-- EXCERPTED PASSAGE --
I have previously blogged about using Visual Studio Team Services (VSTS) to securely build and deploy solutions to Virtual Machines running in Azure.

In this, and following posts I am going to take the existing build process I have and modify it so I can make use of VM Scale Sets to host my API solution. This switch is to allow the API to scale under load.

My current setup is very much fit for purpose for the limited trial it’s been used in, but I know (at minimum) I’ll see at least 150 times the traffic when I am running at full-scale in production, and while my trial environment barely scratches the surface in terms of consumed resources, I don’t want to have to capacity plan to the n-nth degree for production.

Shifting to VM Scale Sets with autoscale enabled will help me greatly in this respect!

Current State of Affairs

Let’s refresh ourselves with what is already in place.

Build

My existing build is fairly straightforward – we version the code (using a PowerShell script), restore packages, build the solution and then finally make sure all our artifacts are available for use by the Release Management process.

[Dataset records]
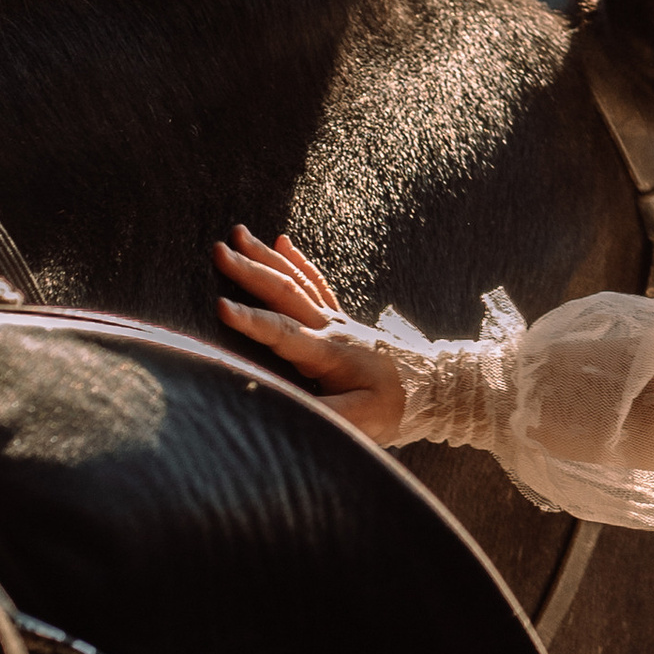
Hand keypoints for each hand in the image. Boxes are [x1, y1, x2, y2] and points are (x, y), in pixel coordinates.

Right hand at [214, 227, 408, 443]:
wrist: (435, 388)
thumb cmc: (397, 407)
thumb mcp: (363, 421)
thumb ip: (326, 414)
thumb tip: (286, 410)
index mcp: (328, 353)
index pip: (284, 334)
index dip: (252, 322)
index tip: (220, 306)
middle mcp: (330, 328)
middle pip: (285, 294)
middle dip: (249, 272)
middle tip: (218, 250)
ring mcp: (337, 320)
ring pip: (296, 281)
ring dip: (265, 257)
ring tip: (237, 233)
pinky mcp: (341, 320)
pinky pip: (316, 284)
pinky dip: (298, 262)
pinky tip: (282, 242)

-- HOW TO COMPLETE THIS TASK --
Reproduce the entire excerpt about moving a VSTS build to VM Scale Sets word for word. Rely only on the excerpt, not on the data.

-- TASK SOLUTION --
I have previously blogged about using Visual Studio Team Services (VSTS) to securely build and deploy solutions to Virtual Machines running in Azure.

In this, and following posts I am going to take the existing build process I have and modify it so I can make use of VM Scale Sets to host my API solution. This switch is to allow the API to scale under load.

My current setup is very much fit for purpose for the limited trial it’s been used in, but I know (at minimum) I’ll see at least 150 times the traffic when I am running at full-scale in production, and while my trial environment barely scratches the surface in terms of consumed resources, I don’t want to have to capacity plan to the n-nth degree for production.

Shifting to VM Scale Sets with autoscale enabled will help me greatly in this respect!

Current State of Affairs

Let’s refresh ourselves with what is already in place.

Build

My existing build is fairly straightforward – we version the code (using a PowerShell script), restore packages, build the solution and then finally make sure all our artifacts are available for use by the Release Management process.